In 2025, pure oracle-only mega-exploits were less frequent, but oracle manipulation was often one component in multi-vector attacks.
2025 Case Studies¶
- NGP Token (September 2025, ~$2M loss)
The protocol'sgetPrice()function relied solely on DEX pair (Uniswap V2/PancakeSwap) reserve balances to calculate token price. Attackers used a flash loan to swap large amounts and manipulate reserves, skewing the oracle to show artificially low values, then bypassed purchase limits and cooldown protections to drain ~$2M. Oracle manipulation was the root cause. - https://blog.solidityscan.com/ngp-token-hack-analysis-414b6ca16d96
- https://hacken.io/insights/ngp-hack-explained/
-
https://coincentral.com/flash-loan-exploit-drains-2-million-from-ngp-token-on-bnb-chain/
-
GMX (July 2025, $42M loss)
While the primary root cause was reentrancy inexecuteDecreaseOrder, the attack flow involved price feed manipulation in conjunction: the attacker manipulated global average short price for Bitcoin downward (~57×), then used a flash loan to purchase GLP at artificially low prices and redeem at inflated prices. Oracle/pricing was a key enabler of the exploit. - https://blog.solidityscan.com/gmx-v1-hack-analysis-ed0ab0c0dd0f
- https://www.halborn.com/blog/post/explained-the-gmx-hack-july-2025
- https://blog.verichains.io/p/gmx-42m-exploit-root-cause-analysis
Best Practices & Mitigations¶
- Aggregate multiple sources:
- Use median/mean of several DEXs / oracles.

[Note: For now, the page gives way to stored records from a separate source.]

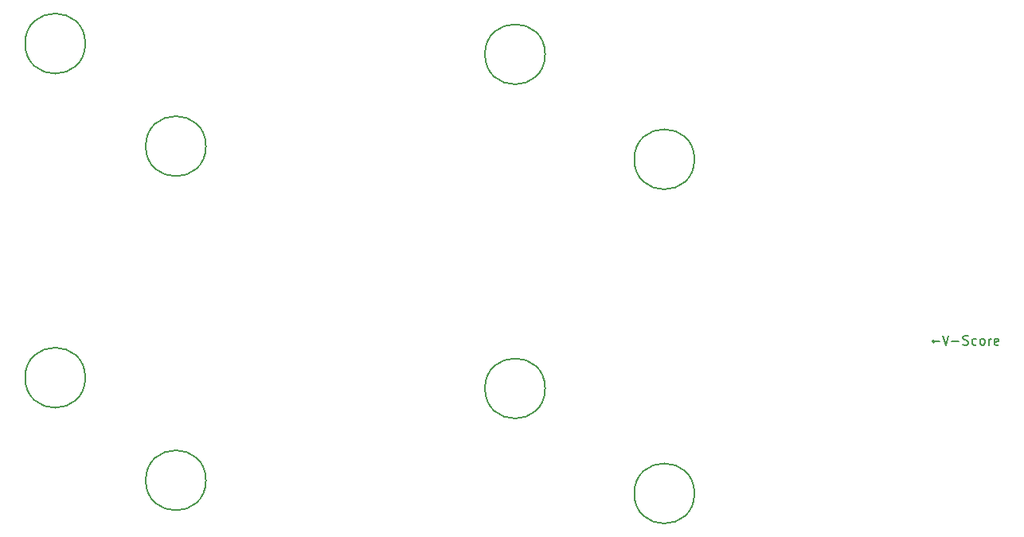
<source format=gbr>
G04 #@! TF.GenerationSoftware,KiCad,Pcbnew,(5.1.0)-1*
G04 #@! TF.CreationDate,2019-06-16T18:46:58-04:00*
G04 #@! TF.ProjectId,PSX_BREAKOUT_CASE,5053585f-4252-4454-914b-4f55545f4341,rev?*
G04 #@! TF.SameCoordinates,Original*
G04 #@! TF.FileFunction,Other,Comment*
%FSLAX46Y46*%
G04 Gerber Fmt 4.6, Leading zero omitted, Abs format (unit mm)*
G04 Created by KiCad (PCBNEW (5.1.0)-1) date 2019-06-16 18:46:58*
%MOMM*%
%LPD*%
G04 APERTURE LIST*
%ADD10C,0.150000*%
G04 APERTURE END LIST*
D10*
X191421095Y-76144428D02*
X190659190Y-76144428D01*
X190849666Y-76334904D02*
X190659190Y-76144428D01*
X190849666Y-75953952D01*
X191754428Y-75525380D02*
X192087761Y-76525380D01*
X192421095Y-75525380D01*
X192754428Y-76144428D02*
X193516333Y-76144428D01*
X193944904Y-76477761D02*
X194087761Y-76525380D01*
X194325857Y-76525380D01*
X194421095Y-76477761D01*
X194468714Y-76430142D01*
X194516333Y-76334904D01*
X194516333Y-76239666D01*
X194468714Y-76144428D01*
X194421095Y-76096809D01*
X194325857Y-76049190D01*
X194135380Y-76001571D01*
X194040142Y-75953952D01*
X193992523Y-75906333D01*
X193944904Y-75811095D01*
X193944904Y-75715857D01*
X193992523Y-75620619D01*
X194040142Y-75573000D01*
X194135380Y-75525380D01*
X194373476Y-75525380D01*
X194516333Y-75573000D01*
X195373476Y-76477761D02*
X195278238Y-76525380D01*
X195087761Y-76525380D01*
X194992523Y-76477761D01*
X194944904Y-76430142D01*
X194897285Y-76334904D01*
X194897285Y-76049190D01*
X194944904Y-75953952D01*
X194992523Y-75906333D01*
X195087761Y-75858714D01*
X195278238Y-75858714D01*
X195373476Y-75906333D01*
X195944904Y-76525380D02*
X195849666Y-76477761D01*
X195802047Y-76430142D01*
X195754428Y-76334904D01*
X195754428Y-76049190D01*
X195802047Y-75953952D01*
X195849666Y-75906333D01*
X195944904Y-75858714D01*
X196087761Y-75858714D01*
X196183000Y-75906333D01*
X196230619Y-75953952D01*
X196278238Y-76049190D01*
X196278238Y-76334904D01*
X196230619Y-76430142D01*
X196183000Y-76477761D01*
X196087761Y-76525380D01*
X195944904Y-76525380D01*
X196706809Y-76525380D02*
X196706809Y-75858714D01*
X196706809Y-76049190D02*
X196754428Y-75953952D01*
X196802047Y-75906333D01*
X196897285Y-75858714D01*
X196992523Y-75858714D01*
X197706809Y-76477761D02*
X197611571Y-76525380D01*
X197421095Y-76525380D01*
X197325857Y-76477761D01*
X197278238Y-76382523D01*
X197278238Y-76001571D01*
X197325857Y-75906333D01*
X197421095Y-75858714D01*
X197611571Y-75858714D01*
X197706809Y-75906333D01*
X197754428Y-76001571D01*
X197754428Y-76096809D01*
X197278238Y-76192047D01*
X100609000Y-44450000D02*
G75*
G03X100609000Y-44450000I-3200000J0D01*
G01*
X113436000Y-55372000D02*
G75*
G03X113436000Y-55372000I-3200000J0D01*
G01*
X165379000Y-56769000D02*
G75*
G03X165379000Y-56769000I-3200000J0D01*
G01*
X149504000Y-45593000D02*
G75*
G03X149504000Y-45593000I-3200000J0D01*
G01*
X113436000Y-90932000D02*
G75*
G03X113436000Y-90932000I-3200000J0D01*
G01*
X100609000Y-80010000D02*
G75*
G03X100609000Y-80010000I-3200000J0D01*
G01*
X149504000Y-81153000D02*
G75*
G03X149504000Y-81153000I-3200000J0D01*
G01*
X165379000Y-92329000D02*
G75*
G03X165379000Y-92329000I-3200000J0D01*
G01*
M02*

</source>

- Reject outliers and anomalous deviations.
- Time-based defenses:
- Use TWAPs over sufficient windows to resist short-lived manipulations.
- Reject prices older than a maximum staleness threshold.
- Liquidity-aware design:
- Avoid basing core prices on illiquid pools.
- Cap impact of a single pool/feed on global pricing.
- Fail-safe behavior:
- On suspicious or unavailable data, halt sensitive operations (borrowing, liquidations).
- Use circuit breakers and rate limiting on parameter changes.
- Monitoring & alerting:
- Track price deviations between your oracle and reference markets.
- Set automated alerts for out-of-band movements or stuck oracles.